Democrats argued for weeks that the vote was being improperly rushed and then during an all-night session that it should be up to the winner of the Nov. 3 election to name the nominee. However, Barrett, a federal appeals court judge from Indiana, is expected to be seated swiftly, and begin hearing cases.

Several pre-election matters are awaiting decision just a week before Election Day, and she could be a decisive vote in Republican appeals of court orders extending the deadline for absentee ballots in North Carolina and Pennsylvania.

The justices also are weighing Trump’s emergency plea for the court to prevent the Manhattan District Attorney from acquiring his tax returns. And on Nov. 10, the court is expected to hear the Trump-backed challenge to the Obama-era Affordable Care Act.

Trump has said he wanted to swiftly install a ninth justice to resolve election disputes and is hopeful the justices will end the health law known as “Obamacare.”

During several days of public testimony before the Senate Judiciary Committee, Barrett was careful not to disclose how she would rule on any such cases.

She presented herself as a neutral arbiter and suggested, “It’s not the law of Amy.” But her writings against abortion and a ruling on “Obamacare” show a deeply conservative thinker.

Sen. Lindsey Graham, R-S.C., the chairman of the Judiciary Committee, called her “a conservative woman who embraces her faith. She’s unabashedly pro-life, but she’s not going to apply ‘the law of Amy’ to all of us.”

At the start of Trump’s presidency, McConnell engineered a Senate rules change to allow confirmation by a majority of the 100 senators, rather than the 60-vote threshold traditionally needed to advance high court nominees over objections. That was an escalation of a rules change Democrats put in place to advance other court and administrative nominees under President Barack Obama.

On Sunday, the Senate voted 51-48 to begin to bring the process to a vote. Two Republicans, Lisa Murkowski of Alaska and Susan Collins of Maine, voted against advancing the nominee, and all Democrats who voted were opposed. California Sen. Kamala Harris, the vice presidential nominee, missed the vote while campaigning in Michigan.

Monday’s final tally was expected to grow by one after Murkowski announced her support for the nominee, even as she decried filling the seat in the midst of a heated race for the White House.

“While I oppose the process that has led us to this point, I do not hold it against her,” Murkowski said.

Collins, who faces a tight reelection fight in Maine, remains the only Republican expected to vote against Trump’s nominee.
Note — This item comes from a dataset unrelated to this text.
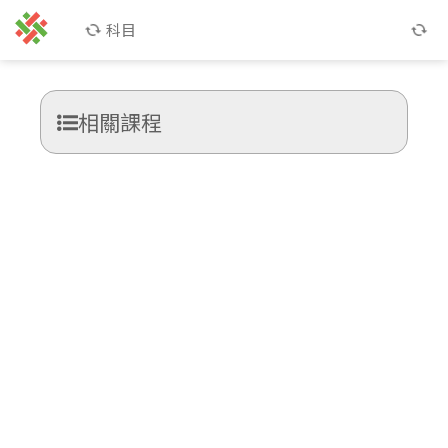
科目
相關課程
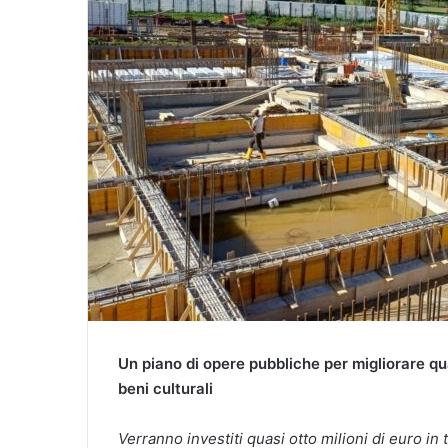
Un piano di opere pubbliche per migliorare quali
beni culturali
Verranno investiti quasi otto milioni di euro in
“My vote does not reflect any conclusion that I have reached about Judge Barrett’s qualifications to serve,” Collins said. “I do not think it is fair nor consistent to have a Senate confirmation vote prior to the election.”

By pushing for Barrett’s ascension so close to the Nov. 3 election, Trump and his Republican allies are counting on a campaign boost, in much the way they believe McConnell’s refusal to allow the Senate to consider Obama’s nominee in February 2016 created excitement for Trump among conservatives and evangelical Christians eager for a Republican president to replace the late Justice Antonin Scalia.

Barrett was a professor at Notre Dame Law School when she was tapped by Trump in 2017 for an appeals court opening. Two Democrats joined at that time.